Historic Beaufort, South Carolina Waterfront
It would be hard to bypass a visit to historic Beaufort on any trip to the region. At the very least drop into the waterfront to take in the sights of passing sailboats as they make their way down the Intracoastal Waterway. If you're lucky you might even witness the Woods Memorial drawbridge open to allow for some of the taller masted boats to pass underneath.
Grab a coffee or ice-cream and enjoy one of the wooden porch swings along the Beaufort River waterfront. Parking is a reasonable $1/hour and carriage, kayak, and bike tours are available on-site to tour historic Beaufort. First established around 1512, Beaufort is best known for its Civil War-era antebellum mansions (including the Big Chill House) and its Southern charm.
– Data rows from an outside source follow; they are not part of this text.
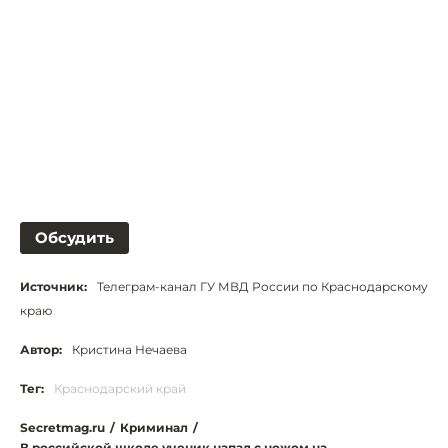
Обсудить
Источник:
Телеграм-канал ГУ МВД России по Краснодарскому
краю
Автор:
Кристина Нечаева
Тег:
Краснодарский край
Secretmag.ru
/
Криминал
/
В российской школе ученик напал с ножом на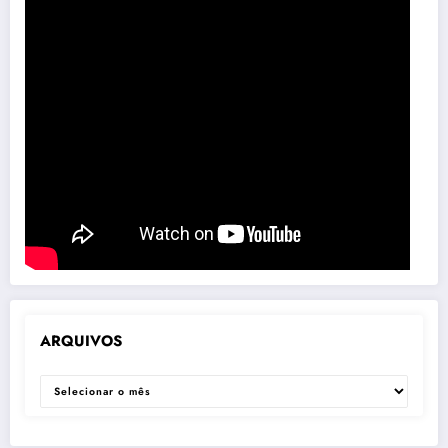
ARQUIVOS
ARQUIVOS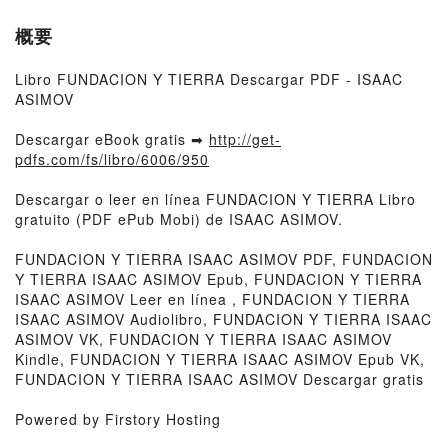
概要
Libro FUNDACION Y TIERRA Descargar PDF - ISAAC
ASIMOV
Descargar eBook gratis ➡
http://get-
pdfs.com/fs/libro/6006/950
Descargar o leer en línea FUNDACION Y TIERRA Libro
gratuito (PDF ePub Mobi) de ISAAC ASIMOV.
FUNDACION Y TIERRA ISAAC ASIMOV PDF, FUNDACION
Y TIERRA ISAAC ASIMOV Epub, FUNDACION Y TIERRA
ISAAC ASIMOV Leer en línea , FUNDACION Y TIERRA
ISAAC ASIMOV Audiolibro, FUNDACION Y TIERRA ISAAC
ASIMOV VK, FUNDACION Y TIERRA ISAAC ASIMOV
Kindle, FUNDACION Y TIERRA ISAAC ASIMOV Epub VK,
FUNDACION Y TIERRA ISAAC ASIMOV Descargar gratis
Powered by Firstory Hosting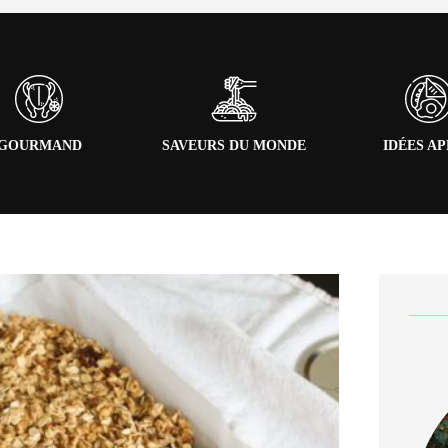
GOURMAND
SAVEURS DU MONDE
IDÉES A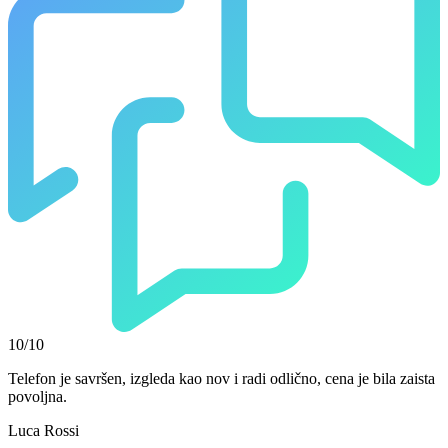
10/10
Telefon je savršen, izgleda kao nov i radi odlično, cena je bila zaista
povoljna.
Luca Rossi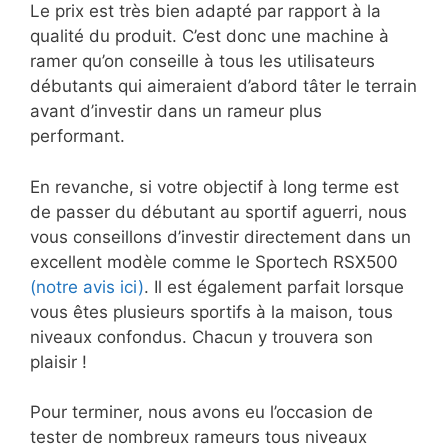
Le prix est très bien adapté par rapport à la
qualité du produit. C’est donc une machine à
ramer qu’on conseille à tous les utilisateurs
débutants qui aimeraient d’abord tâter le terrain
avant d’investir dans un rameur plus
performant.
En revanche, si votre objectif à long terme est
de passer du débutant au sportif aguerri, nous
vous conseillons d’investir directement dans un
excellent modèle comme le Sportech RSX500
(notre avis ici)
. Il est également parfait lorsque
vous êtes plusieurs sportifs à la maison, tous
niveaux confondus. Chacun y trouvera son
plaisir !
Pour terminer, nous avons eu l’occasion de
tester de nombreux rameurs tous niveaux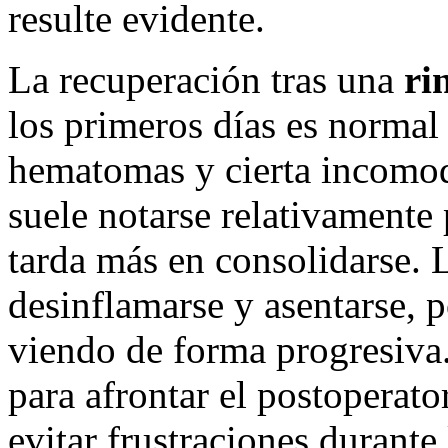
resulte evidente.
La recuperación tras una
ri
los primeros días es normal
hematomas y cierta incomod
suele notarse relativamente 
tarda más en consolidarse. 
desinflamarse y asentarse, p
viendo de forma progresiva.
para afrontar el postoperato
evitar frustraciones durante 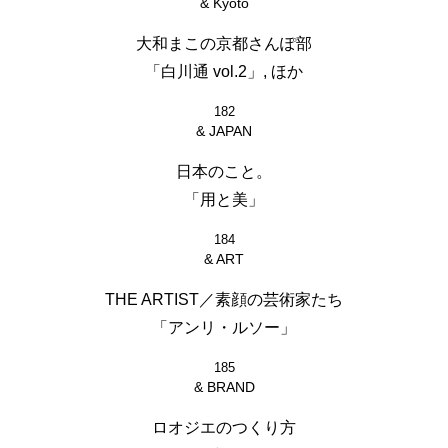
& Kyoto
大和まこの京都さんぽ部
「白川通 vol.2」, ほか
182
& JAPAN
日本のこと。
「用と美」
184
& ART
THE ARTIST／素顔の芸術家たち
「アンリ・ルソー」
185
& BRAND
ロオジエのつくり方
The Marshwalk Boardwalk Trail
One of our most memorable outings, we took the the 1/2 mile round trip Marshwalk Boardwalk Trail to watch a sunset that we won't soon forget. In fact, it's the hike and sunset that forever changed our opinion of the South Carolina Lowcountry. Unobstructed panoramic views out over several thousands of acres of salt marsh with the Harbor River beyond. If crabbing is your thing, then it is an excellent location with a large deck that juts out into the salt marsh and plenty of comfortable seating. Bring warm clothes in the off-season, and plan for mosquitoes during the warmer months. Leave plenty of space on your camera to capture a gorgeous Lowcountry sunset.